Out of all the designers who showed at the recent Milan Fashion Week, there were three who showed viewers how it’s really done.
FENDI: Karl Lagerfeld is known for his "agressive" runway sets, but twisted with a sense of nature and greenery. The recent Fendi show in Milan for MFW was surrounded by trees and concrete; "the aggressiveness of the environment is opposite to the softness of the clothes," Lagerfeld shared with his latest Fendi show. The signature look of Fendi popped with the bubble skirts and puffy sleeves, but the grey tones and linear lines gave the brand a fresh look.
Lagerfeld spoke of the theory, calling it “Toughness vs. Feminism,” and how it plays such a big role with his models, and his clothes, during his shows. The idea of "protection" shows through the collection, with army green colors and breastplates as accessories. This year for spring/summer in Milan we saw reds and puffy sleeves almost everywhere. In seasons past, we wouldn't have seen this from Karl, since before he showed "girlish" looks with lighter colors and bobby pins in the hair that were put together lightly.
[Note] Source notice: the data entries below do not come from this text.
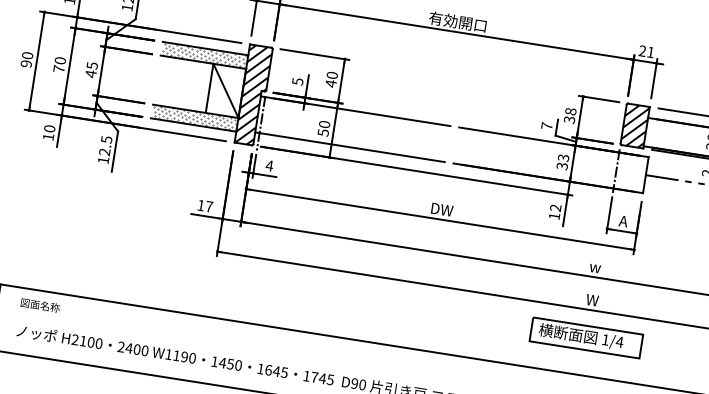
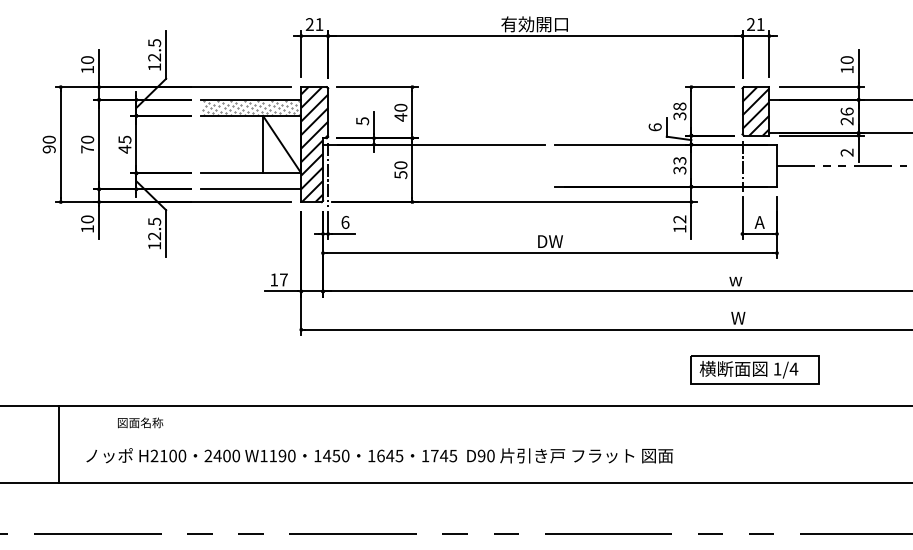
hatch: (194, 117) -> (251, 180), removed
text: (546, 126) -> (654, 127), 7 -> 6
line: (349, 146) -> (433, 186), removed
text: (269, 165) -> (345, 221), 4 -> 6
text: (40, 305) -> (140, 422), moved
part: (585, 337) -> (754, 369), moved

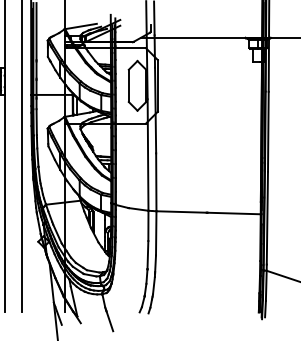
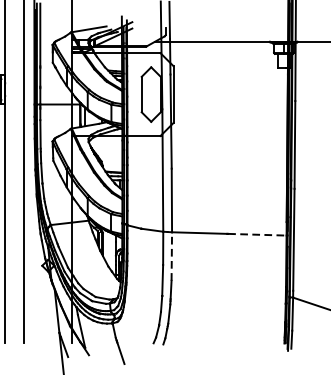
line: (234, 213) -> (257, 234), solid -> dashed
line: (156, 232) -> (172, 255), solid -> dashed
Lagerfeld claims he loves change in his work, but he won’t ever change. His signature look and specialty is the high-neck, and he claims he always incorporates that look in each of his shows. As he says, "When tradition meets future, you don’t know what period anything is from."
Miuccia Prada: After re-launching the suit as the new face of the label, Miuccia Prada became obsessed with the look. The not-so-feminine constructed soldiers and plaid become a staple for the brand. But traditional looks like loose structured jackets and the pin skirt of course remained. Prada wanted to make the suit less traditional as well by playing with hemlines and fabrics.
The suit was soon enough constructed from a sheer organza with a “no-clothes” look. Finishing the suit and looks backstage were a tweed skirt with a sheer beneath including leather stripes and bejeweled flower embellishments for the season. Taking away from the seriousness of the suit look, Prada used signature playful accessories. From mini disco ball earrings and orb earrings to the high-neck lace prints, there was an air of sophisticated nonchalance. Prada ended the chic runway collection with a touch of golden lipstick (a kiss for Italy).
Pucci: Massimo Giorgetti takes Milan by storm with his first collection for Pucci as Creative Director. His show for Spring/Summer 2016 brought nature looks that incorporated both fur and feathers. Tropical prints and sea tones mixed with colorful fish and nets were seen throughout. Mixing materials is becoming Giorgetti’s signature touch. The designer continually embellishes his creative side by using a vast amount of imagination, as evidenced in one of the looks with a leather bodice worn over a peach pleated sheath.
The looks were inspired by the sea kingdom and included earrings that resembled fish bones. Giorgetti also used the current trend in Milan: fuzzy slippers that appear as accents of the outfits and collection itself. He had matching sets of sheer black and white tops and pants that created a modest look to the Amazonian collection.